Later that day, Laudo said she went to the front desk in Spanton Hall to ask what happened and why no one checked to see if she was safe, but the people at the desk had no idea what she was talking about.


In order to file a complaint about the situation, Laudo had to go to a completely different building on campus: where she was met with apologies but no solutions or answers on what had happened.


“I tried to go to the head of Residence Life and Housing and she basically said they did all that they could do, which I feel is not enough,” Laudo said. “I understand that they’re students, but it doesn’t take more than a second to run down the hall to make sure that I am okay.”


Laudo later learned that officers from The University of Akron Police Department were actually inside the building but was told that they did not hear her.


She also took to social media to air frustrations on UA’s handling of the incident and shed light on her experience.

A similar situation occurred during Laudo’s freshman year while her mother was on campus due to difficulty finding aides to cover all the shifts required for Laudo to live independently.


Before moving into the dorm, Laudo said her mother informed the resident assistants that if an emergency situation were to arise, someone would need to see if she was safe or not.


One late night while Laudo and her mother were in the dorm, the fire alarm went off.
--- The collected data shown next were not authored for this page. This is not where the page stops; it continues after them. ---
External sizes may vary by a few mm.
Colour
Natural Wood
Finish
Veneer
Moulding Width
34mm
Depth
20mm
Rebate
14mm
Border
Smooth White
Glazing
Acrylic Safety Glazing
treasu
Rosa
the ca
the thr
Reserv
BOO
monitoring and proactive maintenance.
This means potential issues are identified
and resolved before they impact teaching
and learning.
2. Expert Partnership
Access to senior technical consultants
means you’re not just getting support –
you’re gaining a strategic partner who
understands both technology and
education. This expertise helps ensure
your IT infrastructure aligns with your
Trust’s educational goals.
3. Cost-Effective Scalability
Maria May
Laudo said her mother waited for a minute to see if someone was going to come to the room: again, no one did.

Megan Parker
Hannah Laudo’s dorm room in Spanton Hall is set up similarly to a traditional dorm, with extra room for her wheelchair to freely move about.

“Finally, she just got me up and the RA was standing there, just holding the door open and smiling,” Laudo said.
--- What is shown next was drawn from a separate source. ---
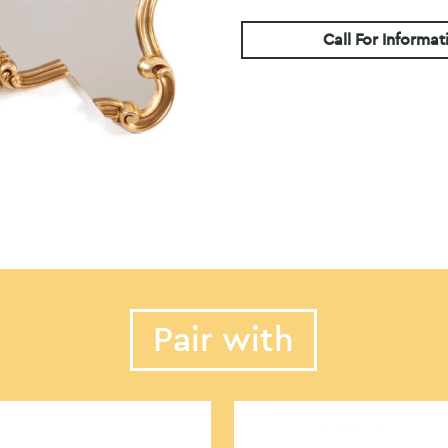
Call For Informat
Pair with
After this incident, Laudo said her mother went to the residence life coordinator. Since then, the person holding that position has changed three times and may not have been made aware of the situation.


In general terms of campus accessibility, Laudo said she rates UA four out of ten due to this situation and previous issues she has had with getting around on campus.


One instance of difficulties getting around on campus occurred after snow left the sidewalks covered to the point she had to drive her motorized wheelchair on the street, Laudo said.


“So we literally had to go in the street because the sidewalks were so bad. When we got by the Rec Center, I got stuck by where those trees come out of the sidewalk,” Laudo said.


Laudo’s friend had to leave her in order to find the nearest blue emergency call kiosk to call UAPD to help. An officer eventually arrived and was able to help get Laudo’s chair unstuck.


Since the false fire alarm on Feb. 23, Laudo has been in contact with members from the Undergraduate Student Government and the Office of Accessibility.


When asked to comment on the situation, the Department of Residence Life and Housing declined and instead referred The Buchtelite to the Office of Accessibility.


Overall, Laudo hopes that the University will listen to her story and make changes for future students with disabilities so they don’t have to go through a similar trauma in emergency situations.


“I just hope that more people are held accountable and that this isn’t just forgotten,” Laudo said. “I know that I am graduating in May, so I won’t have to deal with this, but that doesn’t mean future people won’t have to deal with something like this.”


The Buchtelite will follow up on the University’s response to the incident and report on steps UA is taking to prevent such instances concerning students with disabilities from occurring in the future.